Publié le 20 novembre 2019
Un prince en Avignon, cette chanson combien de fois l’ai-je entendue lorsque j’étais adolescent? Je puis sans effort la fredonner. Elle était un hommage à celui qui restera pour toujours le Cid et le Prince de Hombourg. Gérard Philipe, disparu le 25 novembre 1959. Le comédien n’avait que 36 ans. Avec Jean Vilar, il fut l’âme du Théâtre National Populaire, le fameux TNP, et illumina la Cour d’honneur du Palais des Papes les soirs d’été avignonnais. Ne pas l’avoir vu jouer, parce que j’étais bien trop jeune alors, demeure l’un de mes plus grands regrets.
####################
* [Travail demandé]
a: Quelles sont toutes les indications chiffrées, dates et âge compris, que donne le texte sur Gérard Philipe ?
b: Recopiez, dans le texte sur Gérard Philipe, le passage qui va de « Publié le 20 » jusqu'à « plus grands regrets. ».

* [Données fournies]
####################
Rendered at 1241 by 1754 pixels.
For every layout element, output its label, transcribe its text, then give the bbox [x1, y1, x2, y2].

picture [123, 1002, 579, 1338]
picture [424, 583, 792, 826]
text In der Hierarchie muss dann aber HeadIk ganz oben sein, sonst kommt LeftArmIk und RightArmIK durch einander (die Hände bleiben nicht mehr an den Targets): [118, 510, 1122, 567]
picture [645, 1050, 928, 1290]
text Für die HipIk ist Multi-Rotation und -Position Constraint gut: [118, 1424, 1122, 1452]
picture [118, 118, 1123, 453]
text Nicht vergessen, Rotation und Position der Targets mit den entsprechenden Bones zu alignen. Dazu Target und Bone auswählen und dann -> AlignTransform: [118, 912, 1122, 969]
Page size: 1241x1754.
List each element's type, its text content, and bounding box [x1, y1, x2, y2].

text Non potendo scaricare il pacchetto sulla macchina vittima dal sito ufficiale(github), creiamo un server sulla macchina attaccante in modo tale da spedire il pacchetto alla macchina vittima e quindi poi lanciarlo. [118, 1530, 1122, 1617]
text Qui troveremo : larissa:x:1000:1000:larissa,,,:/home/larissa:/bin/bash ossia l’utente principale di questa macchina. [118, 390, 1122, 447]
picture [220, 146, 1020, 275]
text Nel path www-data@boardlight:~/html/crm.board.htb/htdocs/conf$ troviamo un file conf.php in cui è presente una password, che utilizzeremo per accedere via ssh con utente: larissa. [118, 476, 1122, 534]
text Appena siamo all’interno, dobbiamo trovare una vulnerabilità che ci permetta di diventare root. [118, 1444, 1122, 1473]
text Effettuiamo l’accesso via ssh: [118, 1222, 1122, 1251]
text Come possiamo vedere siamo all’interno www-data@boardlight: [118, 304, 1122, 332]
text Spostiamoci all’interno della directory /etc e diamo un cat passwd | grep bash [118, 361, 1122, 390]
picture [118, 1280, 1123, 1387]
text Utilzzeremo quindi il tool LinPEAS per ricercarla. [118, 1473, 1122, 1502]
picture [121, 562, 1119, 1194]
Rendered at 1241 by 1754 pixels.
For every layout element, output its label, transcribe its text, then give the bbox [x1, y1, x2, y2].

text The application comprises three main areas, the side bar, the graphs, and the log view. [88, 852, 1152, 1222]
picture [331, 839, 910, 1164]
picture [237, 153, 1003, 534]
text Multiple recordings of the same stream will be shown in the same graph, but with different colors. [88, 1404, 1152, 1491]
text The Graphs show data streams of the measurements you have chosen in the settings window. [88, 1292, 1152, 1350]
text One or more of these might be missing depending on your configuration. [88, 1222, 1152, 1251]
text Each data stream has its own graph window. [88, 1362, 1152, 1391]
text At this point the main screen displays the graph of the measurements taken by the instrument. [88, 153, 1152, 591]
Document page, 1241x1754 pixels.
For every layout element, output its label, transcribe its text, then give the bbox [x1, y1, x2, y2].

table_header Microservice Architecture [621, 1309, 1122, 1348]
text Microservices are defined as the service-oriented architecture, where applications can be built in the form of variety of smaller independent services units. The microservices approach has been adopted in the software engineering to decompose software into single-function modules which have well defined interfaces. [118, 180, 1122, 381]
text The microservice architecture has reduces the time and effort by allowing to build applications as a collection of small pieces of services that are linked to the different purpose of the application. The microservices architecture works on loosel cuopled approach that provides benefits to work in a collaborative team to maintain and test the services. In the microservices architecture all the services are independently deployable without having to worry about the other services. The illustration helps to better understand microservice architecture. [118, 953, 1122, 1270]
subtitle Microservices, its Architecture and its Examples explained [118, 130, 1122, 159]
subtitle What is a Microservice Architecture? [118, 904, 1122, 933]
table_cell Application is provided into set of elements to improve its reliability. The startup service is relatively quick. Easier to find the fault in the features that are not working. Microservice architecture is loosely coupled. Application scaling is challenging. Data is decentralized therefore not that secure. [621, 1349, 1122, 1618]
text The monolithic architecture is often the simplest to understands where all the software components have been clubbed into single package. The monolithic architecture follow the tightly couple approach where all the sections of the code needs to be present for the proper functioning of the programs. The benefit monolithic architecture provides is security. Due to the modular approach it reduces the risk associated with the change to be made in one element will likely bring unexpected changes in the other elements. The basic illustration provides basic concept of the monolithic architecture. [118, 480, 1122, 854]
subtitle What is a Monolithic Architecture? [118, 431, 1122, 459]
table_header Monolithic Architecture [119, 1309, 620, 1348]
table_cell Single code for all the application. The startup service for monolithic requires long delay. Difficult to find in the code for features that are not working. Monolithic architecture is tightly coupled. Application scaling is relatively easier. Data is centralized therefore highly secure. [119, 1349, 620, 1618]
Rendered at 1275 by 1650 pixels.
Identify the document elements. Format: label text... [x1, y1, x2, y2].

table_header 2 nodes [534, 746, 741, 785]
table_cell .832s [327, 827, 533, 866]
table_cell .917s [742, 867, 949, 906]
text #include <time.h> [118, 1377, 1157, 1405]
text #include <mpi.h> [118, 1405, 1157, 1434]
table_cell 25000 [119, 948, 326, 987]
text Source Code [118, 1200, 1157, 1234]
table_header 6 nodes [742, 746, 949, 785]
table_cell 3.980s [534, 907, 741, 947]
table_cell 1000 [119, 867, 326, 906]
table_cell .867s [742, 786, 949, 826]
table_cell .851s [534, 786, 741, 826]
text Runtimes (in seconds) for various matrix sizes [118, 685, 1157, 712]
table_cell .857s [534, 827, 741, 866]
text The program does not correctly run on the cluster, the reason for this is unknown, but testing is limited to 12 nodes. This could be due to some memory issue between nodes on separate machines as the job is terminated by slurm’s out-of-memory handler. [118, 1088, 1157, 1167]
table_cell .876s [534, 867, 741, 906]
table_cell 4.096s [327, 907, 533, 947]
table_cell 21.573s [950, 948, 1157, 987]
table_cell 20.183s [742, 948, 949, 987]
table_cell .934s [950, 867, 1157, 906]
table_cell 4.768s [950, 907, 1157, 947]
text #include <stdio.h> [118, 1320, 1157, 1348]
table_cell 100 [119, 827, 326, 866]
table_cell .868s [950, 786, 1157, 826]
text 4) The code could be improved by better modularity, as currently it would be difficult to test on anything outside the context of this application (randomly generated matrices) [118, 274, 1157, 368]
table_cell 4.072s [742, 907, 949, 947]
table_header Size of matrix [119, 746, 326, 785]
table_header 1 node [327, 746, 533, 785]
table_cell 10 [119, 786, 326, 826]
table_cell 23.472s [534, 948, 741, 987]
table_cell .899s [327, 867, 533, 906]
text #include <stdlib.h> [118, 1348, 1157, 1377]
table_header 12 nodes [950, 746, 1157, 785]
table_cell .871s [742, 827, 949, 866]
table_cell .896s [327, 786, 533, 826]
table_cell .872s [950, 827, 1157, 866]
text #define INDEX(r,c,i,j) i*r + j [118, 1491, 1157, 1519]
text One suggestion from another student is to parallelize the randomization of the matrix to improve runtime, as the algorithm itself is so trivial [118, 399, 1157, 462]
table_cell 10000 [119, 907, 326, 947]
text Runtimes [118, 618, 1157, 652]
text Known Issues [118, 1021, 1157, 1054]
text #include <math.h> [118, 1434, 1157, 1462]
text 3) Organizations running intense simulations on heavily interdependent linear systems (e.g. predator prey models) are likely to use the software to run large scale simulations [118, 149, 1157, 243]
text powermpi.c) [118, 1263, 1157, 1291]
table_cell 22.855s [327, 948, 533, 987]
####################
* [Résultats]
a:
- 20 novembre 2019
- 25 novembre 1959
- 36 ans

b:
Publié le 20 novembre 2019
Un prince en Avignon, cette chanson combien de fois l’ai-je entendue lorsque j’étais adolescent? Je puis sans effort la fredonner. Elle était un hommage à celui qui restera pour toujours le Cid et le Prince de Hombourg. Gérard Philipe, disparu le 25 novembre 1959. Le comédien n’avait que 36 ans. Avec Jean Vilar, il fut l’âme du Théâtre National Populaire, le fameux TNP, et illumina la Cour d’honneur du Palais des Papes les soirs d’été avignonnais. Ne pas l’avoir vu jouer, parce que j’étais bien trop jeune alors, demeure l’un de mes plus grands regrets.